Task: Go through the entries below, tally each line with the string "pixels", and give the final number by itself.

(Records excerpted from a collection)
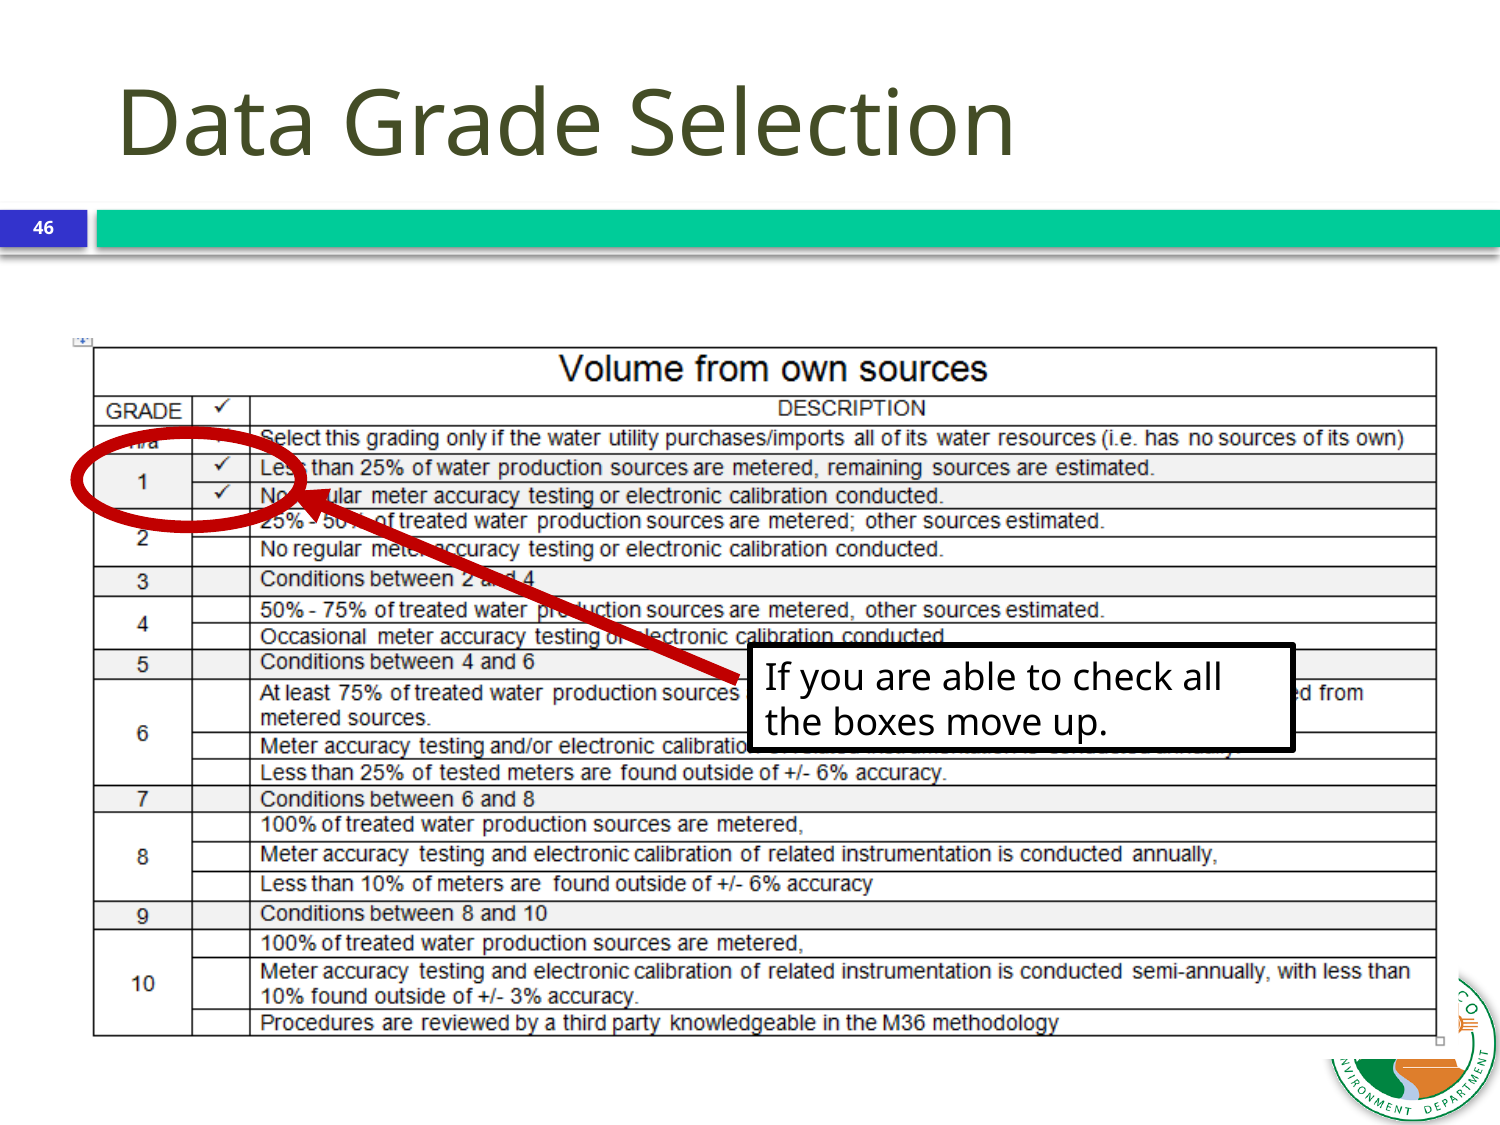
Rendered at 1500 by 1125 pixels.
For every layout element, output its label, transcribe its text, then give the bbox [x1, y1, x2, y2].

text_box 46 [0, 208, 88, 249]
picture [52, 337, 1500, 1125]
text_box Data Grade Selection [100, 37, 1438, 200]
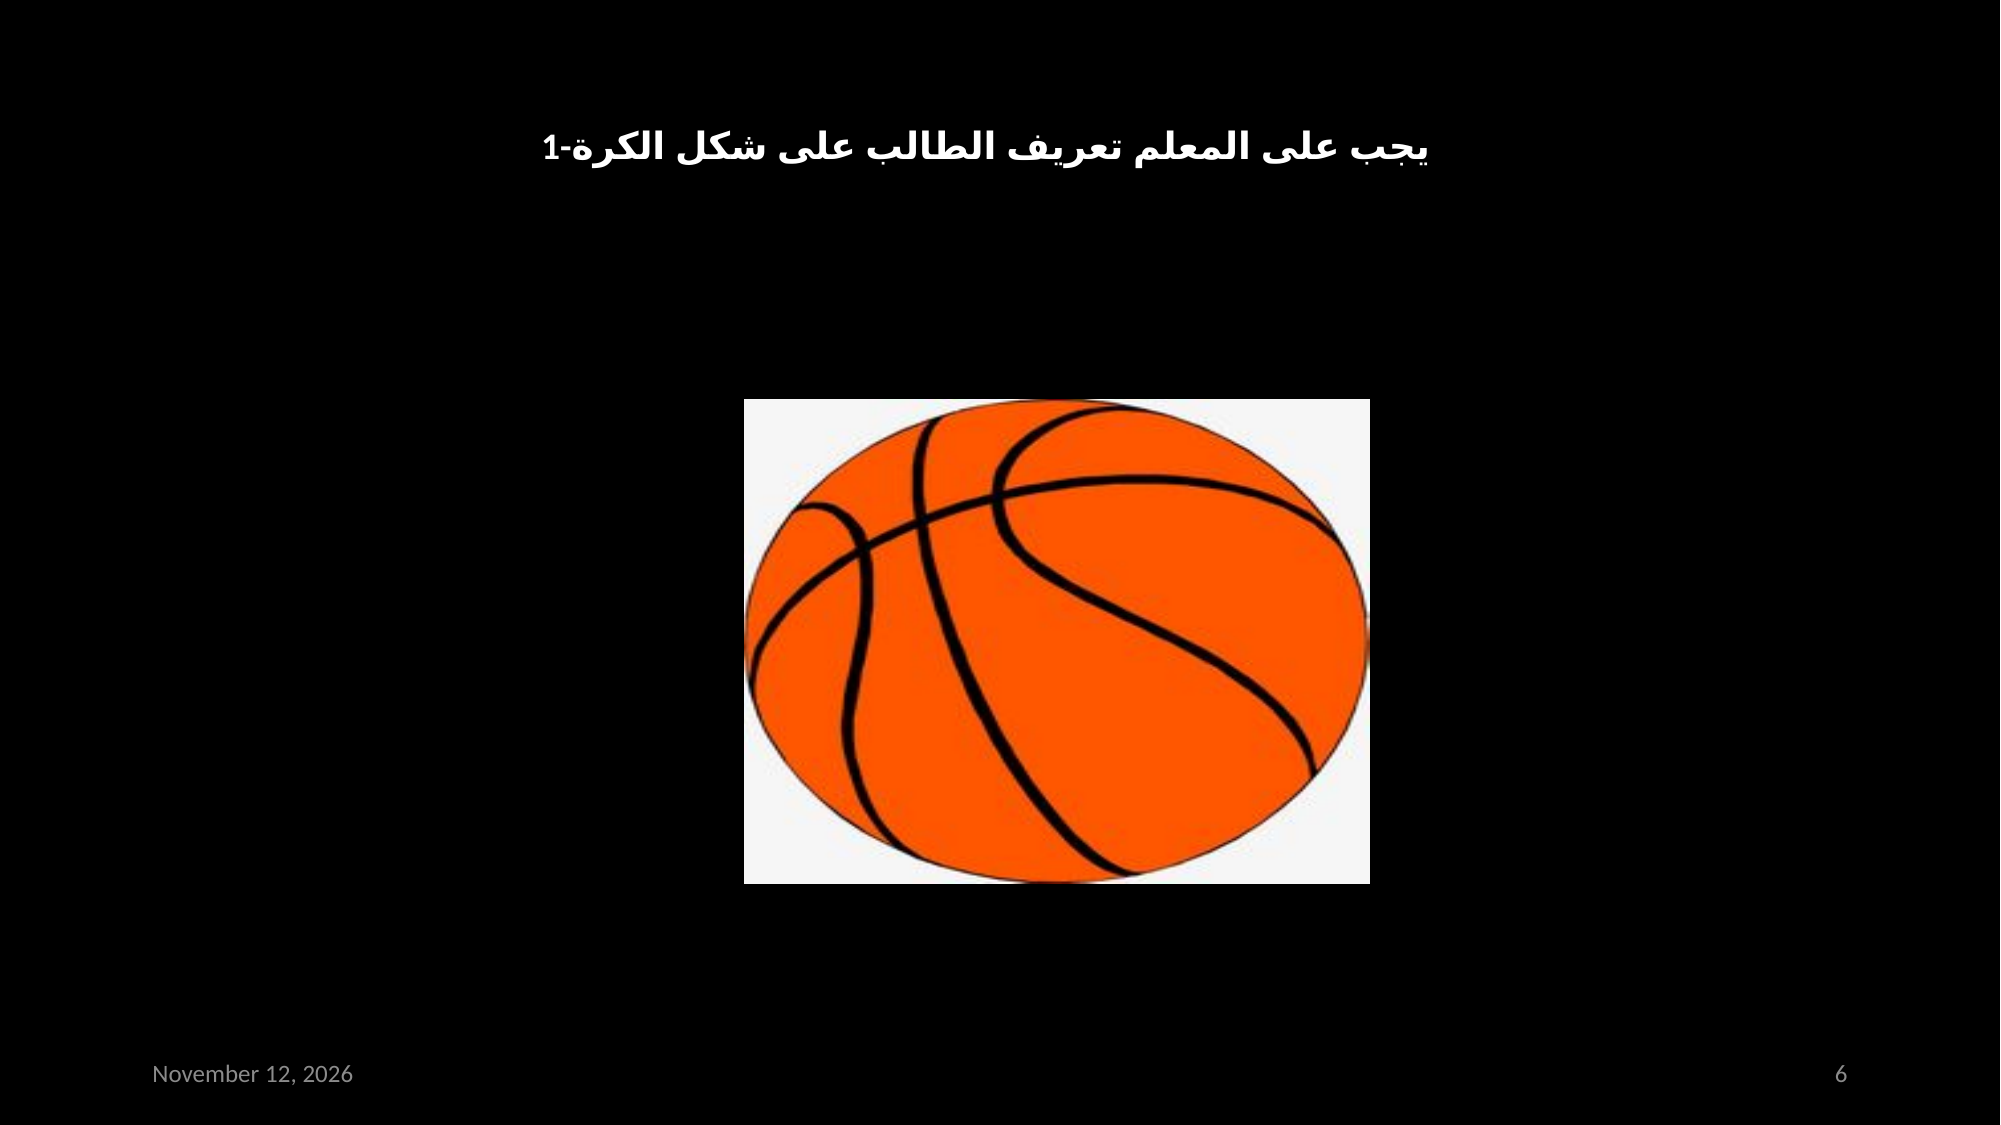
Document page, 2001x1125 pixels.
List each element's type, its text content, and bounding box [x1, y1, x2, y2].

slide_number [137, 1042, 588, 1103]
slide_number 6 [1412, 1042, 1863, 1103]
picture [744, 399, 1370, 884]
text_box 1-يجب على المعلم تعريف الطالب على شكل الكرة [383, 114, 1446, 174]
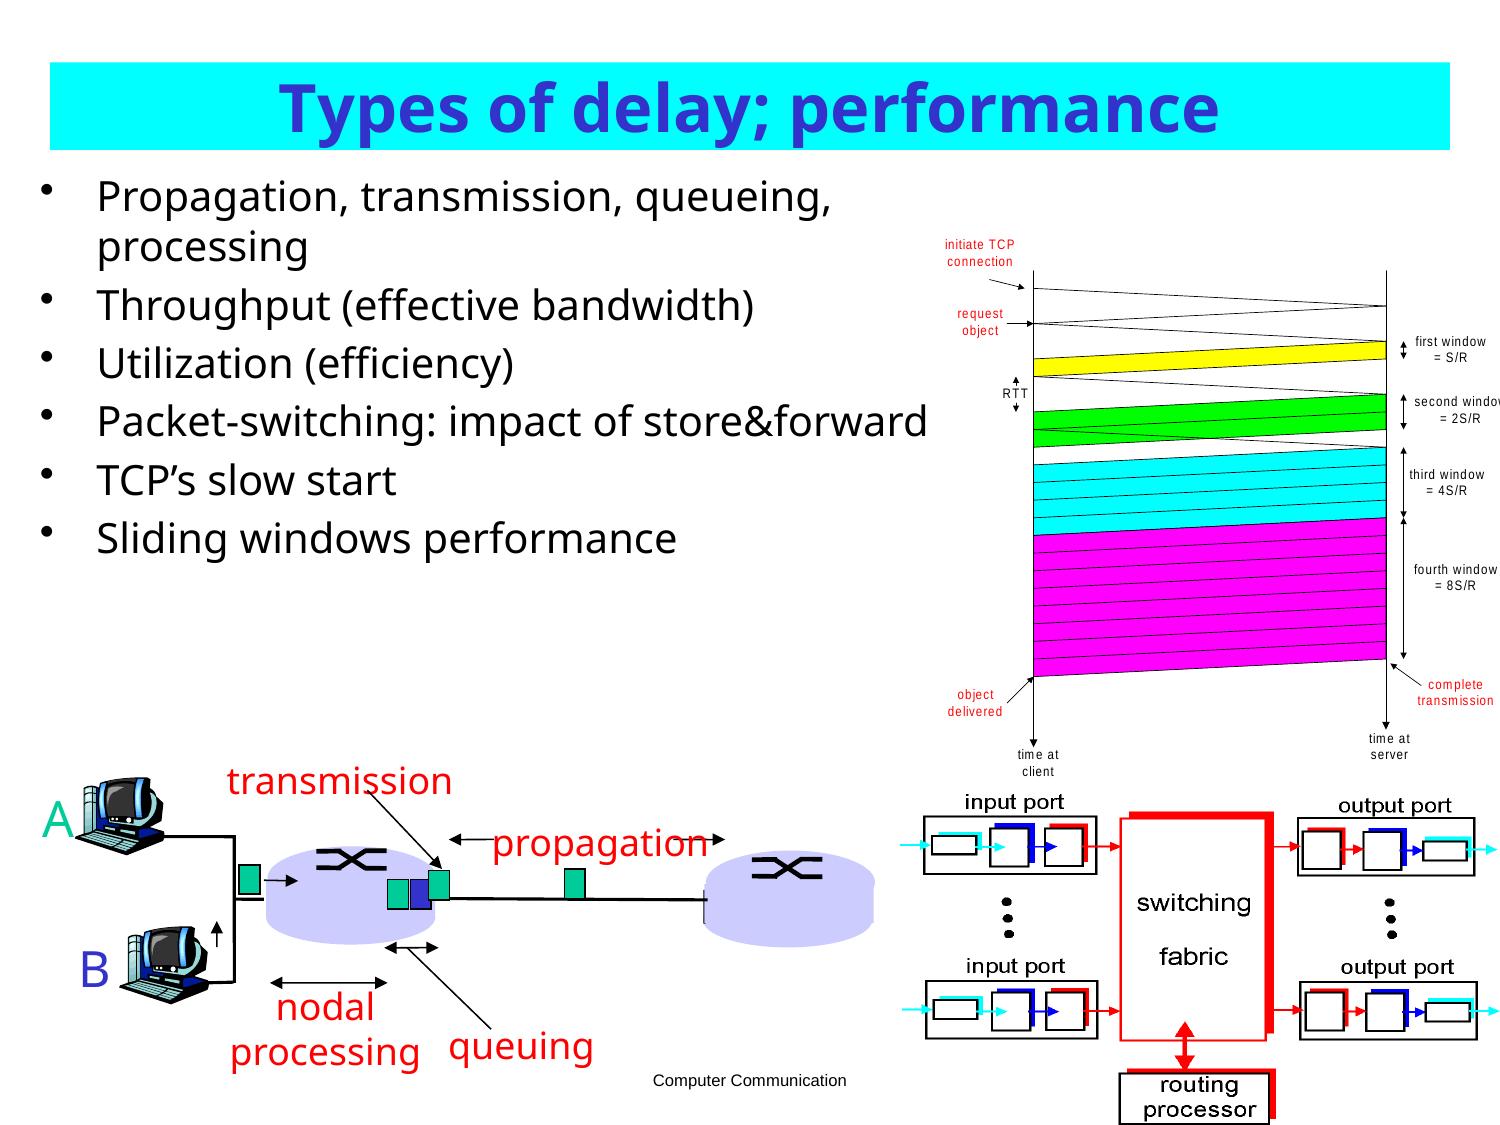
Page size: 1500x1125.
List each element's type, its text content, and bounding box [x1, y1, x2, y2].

list Propagation, transmission, queueing, processing Throughput (effective bandwidth) Utilization (efficiency) Packet-switching: impact of store&forward TCP’s slow start Sliding windows performance [24, 162, 963, 763]
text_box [24, 749, 876, 1082]
title Types of delay; performance [49, 62, 1451, 151]
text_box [899, 237, 1500, 781]
footer Computer Communication [512, 1062, 894, 1101]
picture [899, 793, 1500, 1125]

Exercise result: 2